Anesthetics could become in short supply and that’s what is used in surgery to “put us under” as stated below 75% of surgeries in the US involve propofol. I hope Europe has a big supply to handle this. APP Pharmaceuticals is the company to fill in the shortages. BD
NEW YORK - The drugmaker Teva said Friday it won't make any more of its sedative propofol, which could intensify a shortage of one of the most common anesthetics in the U.S.
The drug is hard to manufacture and the company gets little or no profit from it, said Denise Bradley, a spokeswoman for Teva Pharmaceutical Industries Ltd. The company had to halt production and recall some of the drug last year because of manufacturing issues, and it is facing a raft of propofol-related civil lawsuits.
Sodium pentathol might be used as an alternative for general anesthesia, but right now it's extremely hard to get.

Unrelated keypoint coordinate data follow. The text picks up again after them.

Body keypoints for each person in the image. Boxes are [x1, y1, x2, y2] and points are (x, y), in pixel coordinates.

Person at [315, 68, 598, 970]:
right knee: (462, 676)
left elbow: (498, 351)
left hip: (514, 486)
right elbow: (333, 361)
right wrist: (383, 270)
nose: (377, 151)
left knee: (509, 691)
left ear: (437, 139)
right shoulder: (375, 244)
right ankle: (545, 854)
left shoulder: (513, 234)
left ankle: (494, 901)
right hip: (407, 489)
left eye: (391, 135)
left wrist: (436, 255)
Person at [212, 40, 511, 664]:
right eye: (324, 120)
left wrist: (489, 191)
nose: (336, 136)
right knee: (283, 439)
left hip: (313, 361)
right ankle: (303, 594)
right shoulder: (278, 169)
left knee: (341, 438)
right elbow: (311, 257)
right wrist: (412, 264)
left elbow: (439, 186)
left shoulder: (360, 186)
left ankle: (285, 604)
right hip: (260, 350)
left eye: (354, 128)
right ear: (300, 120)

He said the problem is that many of these drugs are made by few companies, or only one company, so they are hard to replace when supply problems strike
"Probably at least 75 percent of the anesthetics given in the U.S. involve propofol," he said. "It's huge."
The Food and Drug Administration says there has been a shortage of the drug since last fall because manufacturing problems forced both Teva and Hospira Inc. to suspend manufacturing and recall some of their versions of the sedative. With no U.S. companies making the drug, the agency authorized the importation of a version approved in Europe.
Hospira, based in Lake Forest, Illinois, said it cannot resume selling the drug until the FDA approves changes to its manufacturing procedures.
Britain's AstraZeneca PLC developed the brand name version of the drug, which is called Diprivan, but no longer sells it.